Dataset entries
----------------
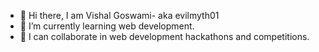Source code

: - 👋 Hi there, I am Vishal Goswami- aka evilmyth01
- 🌱 I’m currently learning web development.
- 💞️ I can collaborate in web development hackathons and competitions.

<!---
evilmyth01/evilmyth01 is a ✨ special ✨ repository because its `README.md` (this file) appears on your GitHub profile.
You can click the Preview link to take a look at your changes.
--->
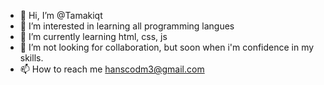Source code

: - 👋 Hi, I’m @Tamakiqt
- 👀 I’m interested in learning all programming langues
- 🌱 I’m currently learning html, css, js
- 💞️ I’m not looking for collaboration, but soon when i'm confidence in my skills.
- 📫 How to reach me hanscodm3@gmail.com

<!---
Tamakiqt/Tamakiqt is a ✨ special ✨ repository because its `README.md` (this file) appears on your GitHub profile.
You can click the Preview link to take a look at your changes.
--->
----------------
_Task instructions:_
Each record should appear again exactly as it stands, with no picture included.

_Exercise solution:_
Source code

: - 👋 Hi there, I am Vishal Goswami- aka evilmyth01
- 🌱 I’m currently learning web development.
- 💞️ I can collaborate in web development hackathons and competitions.

<!---
evilmyth01/evilmyth01 is a ✨ special ✨ repository because its `README.md` (this file) appears on your GitHub profile.
You can click the Preview link to take a look at your changes.
--->
Source code

: - 👋 Hi, I’m @Tamakiqt
- 👀 I’m interested in learning all programming langues
- 🌱 I’m currently learning html, css, js
- 💞️ I’m not looking for collaboration, but soon when i'm confidence in my skills.
- 📫 How to reach me hanscodm3@gmail.com

<!---
Tamakiqt/Tamakiqt is a ✨ special ✨ repository because its `README.md` (this file) appears on your GitHub profile.
You can click the Preview link to take a look at your changes.
--->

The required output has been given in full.